>>>

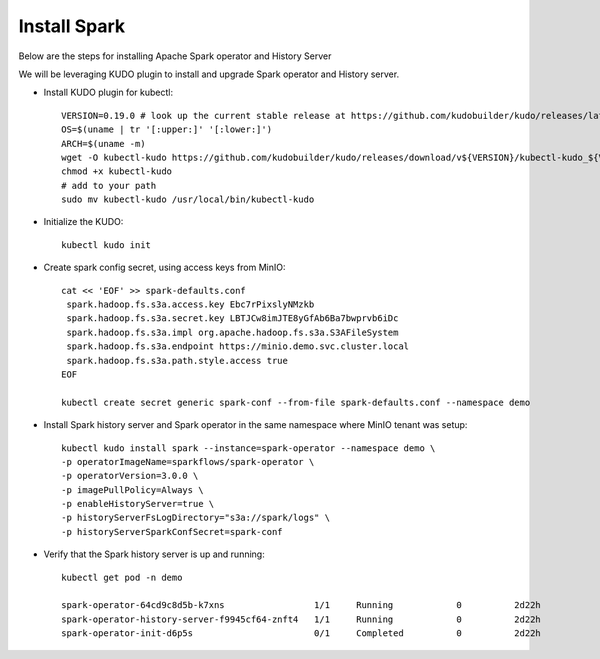 Install Spark
--------------

Below are the steps for installing Apache Spark operator and History Server

We will be leveraging KUDO plugin to install and upgrade Spark operator and History server.

* Install KUDO plugin for kubectl::

   VERSION=0.19.0 # look up the current stable release at https://github.com/kudobuilder/kudo/releases/latest
   OS=$(uname | tr '[:upper:]' '[:lower:]')
   ARCH=$(uname -m)
   wget -O kubectl-kudo https://github.com/kudobuilder/kudo/releases/download/v${VERSION}/kubectl-kudo_${VERSION}_${OS}_${ARCH}
   chmod +x kubectl-kudo
   # add to your path
   sudo mv kubectl-kudo /usr/local/bin/kubectl-kudo

* Initialize the KUDO::
   
   kubectl kudo init
   
* Create spark config secret, using access keys from MinIO::

   cat << 'EOF' >> spark-defaults.conf
    spark.hadoop.fs.s3a.access.key Ebc7rPixslyNMzkb
    spark.hadoop.fs.s3a.secret.key LBTJCw8imJTE8yGfAb6Ba7bwprvb6iDc
    spark.hadoop.fs.s3a.impl org.apache.hadoop.fs.s3a.S3AFileSystem
    spark.hadoop.fs.s3a.endpoint https://minio.demo.svc.cluster.local
    spark.hadoop.fs.s3a.path.style.access true
   EOF 
   
   kubectl create secret generic spark-conf --from-file spark-defaults.conf --namespace demo 
   
* Install Spark history server and Spark operator in the same namespace where MinIO tenant was setup::
   
   kubectl kudo install spark --instance=spark-operator --namespace demo \
   -p operatorImageName=sparkflows/spark-operator \
   -p operatorVersion=3.0.0 \
   -p imagePullPolicy=Always \
   -p enableHistoryServer=true \
   -p historyServerFsLogDirectory="s3a://spark/logs" \
   -p historyServerSparkConfSecret=spark-conf
   
* Verify that the Spark history server is up and running::

   kubectl get pod -n demo
   
   spark-operator-64cd9c8d5b-k7xns                 1/1     Running            0          2d22h
   spark-operator-history-server-f9945cf64-znft4   1/1     Running            0          2d22h
   spark-operator-init-d6p5s                       0/1     Completed          0          2d22h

<<<

> [Problem to solve]: Repeat the material above exactly; any picture in it is left out.

> [Response]:
 Install Spark
--------------

Below are the steps for installing Apache Spark operator and History Server

We will be leveraging KUDO plugin to install and upgrade Spark operator and History server.

* Install KUDO plugin for kubectl::

   VERSION=0.19.0 # look up the current stable release at https://github.com/kudobuilder/kudo/releases/latest
   OS=$(uname | tr '[:upper:]' '[:lower:]')
   ARCH=$(uname -m)
   wget -O kubectl-kudo https://github.com/kudobuilder/kudo/releases/download/v${VERSION}/kubectl-kudo_${VERSION}_${OS}_${ARCH}
   chmod +x kubectl-kudo
   # add to your path
   sudo mv kubectl-kudo /usr/local/bin/kubectl-kudo

* Initialize the KUDO::
   
   kubectl kudo init
   
* Create spark config secret, using access keys from MinIO::

   cat << 'EOF' >> spark-defaults.conf
    spark.hadoop.fs.s3a.access.key Ebc7rPixslyNMzkb
    spark.hadoop.fs.s3a.secret.key LBTJCw8imJTE8yGfAb6Ba7bwprvb6iDc
    spark.hadoop.fs.s3a.impl org.apache.hadoop.fs.s3a.S3AFileSystem
    spark.hadoop.fs.s3a.endpoint https://minio.demo.svc.cluster.local
    spark.hadoop.fs.s3a.path.style.access true
   EOF 
   
   kubectl create secret generic spark-conf --from-file spark-defaults.conf --namespace demo 
   
* Install Spark history server and Spark operator in the same namespace where MinIO tenant was setup::
   
   kubectl kudo install spark --instance=spark-operator --namespace demo \
   -p operatorImageName=sparkflows/spark-operator \
   -p operatorVersion=3.0.0 \
   -p imagePullPolicy=Always \
   -p enableHistoryServer=true \
   -p historyServerFsLogDirectory="s3a://spark/logs" \
   -p historyServerSparkConfSecret=spark-conf
   
* Verify that the Spark history server is up and running::

   kubectl get pod -n demo
   
   spark-operator-64cd9c8d5b-k7xns                 1/1     Running            0          2d22h
   spark-operator-history-server-f9945cf64-znft4   1/1     Running            0          2d22h
   spark-operator-init-d6p5s                       0/1     Completed          0          2d22h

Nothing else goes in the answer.